Wednesday, August 18, 2010
My life as Goldilocks
Steve is just getting so forgetful. I awoke the other morning to his mystified observation, "Someone's been using my toothpaste." He had found it next to my toothbrush cup rather than at his own sink. So I roused myself enough to remind him that when mine had run out, I had asked him to get a brand that we both would like — no cinnamon-flavored toothpaste this time, please. He'd presented me with a tooth-whitening, breath-freshening purchase, and I'd given it my Good Housekeeping seal of approval.
But we are so used to having separate toothpaste tubes, separate milk cartons (I drink soy, not cow's), and separate paychecks that this whole conjugal property concept has thrown him.
Someone's been eating my porridge.
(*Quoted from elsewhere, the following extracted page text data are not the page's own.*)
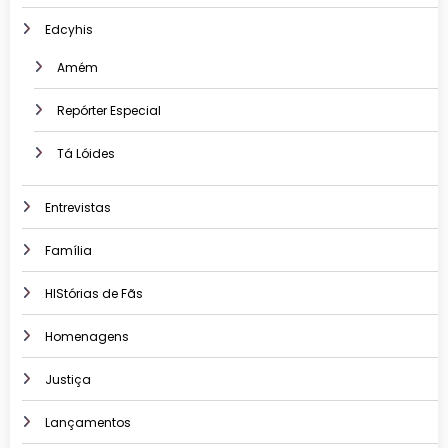
Edcyhis
Amém
Repórter Especial
Tá Lóides
Entrevistas
Família
HIStórias de Fãs
Homenagens
Justiça
Lançamentos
My life as Goldilocks, if she'd married one of the three bears.
Another morning he asked me where the umbrellas were, so rather than explain how to find one, I got up and hung one from the front doorknob while he got ready. After much hugging goodbye, he left...the umbrella. He called me at noon and I fussed. "You'll catch your death of cold," I said. Nothing like granny-generation isms to bridge the age gap between us. To humor me, he said, "Yes, I might die."
The good thing is, he hasn't given up on supposedly learning Mandarin from a set of CDs borrowed from the library. He listens during his commute, then comes home muttering monosyllabic, guttural sounds, assigning meaning to each: "meme means daughter, wa means I..." I suggested he email my Mom in Mandarin and his eyes widened. "Will I have to use Chinese characters?" he said.